We physiyoga practitioners use yoga in one of the most powerful ways: to help people discover and heal. It’s simple (which is not the same as easy), it’s accessible to all, it’s life affirming, and it even makes scientific sense. ⁣

Unpacking chronic pain from a physiyoga perspective

Our experience with movement, pain, and wellness is layered and complex. We lean in with curiosity, attempting to understand how the puzzle pieces fit together. When evaluating factors that may be contributing to a feeling of pain (or decreased movement performance) in our clients, we consider pain science, polyvagal theory, motor control matters, the way(s) they move, kinesiology and joint mechanics (arthrokinematics).

For example, shoulder pain can absolutely be a layered experience, a brain output, based on history, emotions, stress, accompanied by physiological changes in movement, muscle tone, and breath.

Or, it can be purely from dysfunctional mechanics during an overweighted shoulder press. Maybe the shoulder just needs to calm down and get stronger, in which case we need to teach load progressions and sometimes different mechanics.

Remember: How we think, how we perceive, our movement history, the way we move, our trauma–are all a pieces of the movement and experience puzzle.

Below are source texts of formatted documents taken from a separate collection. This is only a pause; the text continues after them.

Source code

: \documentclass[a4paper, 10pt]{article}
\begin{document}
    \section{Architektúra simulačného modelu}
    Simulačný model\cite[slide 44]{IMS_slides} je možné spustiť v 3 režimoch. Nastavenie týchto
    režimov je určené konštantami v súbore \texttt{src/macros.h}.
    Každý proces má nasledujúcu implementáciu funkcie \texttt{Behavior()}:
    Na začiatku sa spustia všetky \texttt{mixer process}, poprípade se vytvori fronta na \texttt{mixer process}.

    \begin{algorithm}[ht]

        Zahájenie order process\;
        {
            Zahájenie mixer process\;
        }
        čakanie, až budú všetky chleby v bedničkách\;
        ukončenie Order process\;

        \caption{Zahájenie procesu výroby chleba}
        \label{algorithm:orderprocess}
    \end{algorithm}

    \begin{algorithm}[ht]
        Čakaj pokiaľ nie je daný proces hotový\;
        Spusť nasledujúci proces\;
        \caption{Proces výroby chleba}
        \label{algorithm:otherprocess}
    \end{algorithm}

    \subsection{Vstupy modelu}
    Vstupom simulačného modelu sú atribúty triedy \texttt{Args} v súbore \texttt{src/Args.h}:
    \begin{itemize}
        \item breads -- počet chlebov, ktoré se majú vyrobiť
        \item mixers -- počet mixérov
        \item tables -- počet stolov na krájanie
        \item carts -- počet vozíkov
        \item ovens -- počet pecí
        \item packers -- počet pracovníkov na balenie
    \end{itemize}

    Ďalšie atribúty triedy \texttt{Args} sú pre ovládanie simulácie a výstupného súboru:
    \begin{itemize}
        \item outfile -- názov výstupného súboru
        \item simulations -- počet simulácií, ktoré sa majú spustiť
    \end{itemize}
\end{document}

4 ways to apply physiyoga principles to chronic pain management

As a teacher or practitioner, determining how to use pain science on the spot with a real person is hard. We get it. We’ve been there. Interestingly enough, however, many of the ways you can use pain science are consistent with the ways to being a good human being. ⁣Here are four:

  1. Through your relationship, ask what brings them joy and make it part of their movement practice. Let’s say they love cycling: have them visualize riding a bike while slowly bending their knee toward their chest.
  2. Encourage them to talk about something that makes them happy when reintroducing “scary” movements. This can help them stay present in the moment and prevent overthinking and buying into their pain narrative.
  3. Try a small range of motion and celebrate it like they just won the lottery.
  4. Tie the movement back to their larger goals and explain how this smaller movement gets them one step closer to achieving them. One eye is on the here and now, and the other is on the prize.

Many of these principles are also aligned with what we do in yoga, connecting mind and body, regulating and creating flexible nervous systems: being present. ⁣So don’t get bogged down by a specific plan from which you can’t deviate. Try different tools based upon the person in front of you. ⁣

Most importantly, whether you’re the one dealing with chronic pain, or whether you’re assisting someone suffering from it, the most important thing you can do is disrupt the narrative around pain and start exploring its true sources. Once you do that, a holistic approach to managing it will allow you to move past the fear and into a place of real and sustainable healing.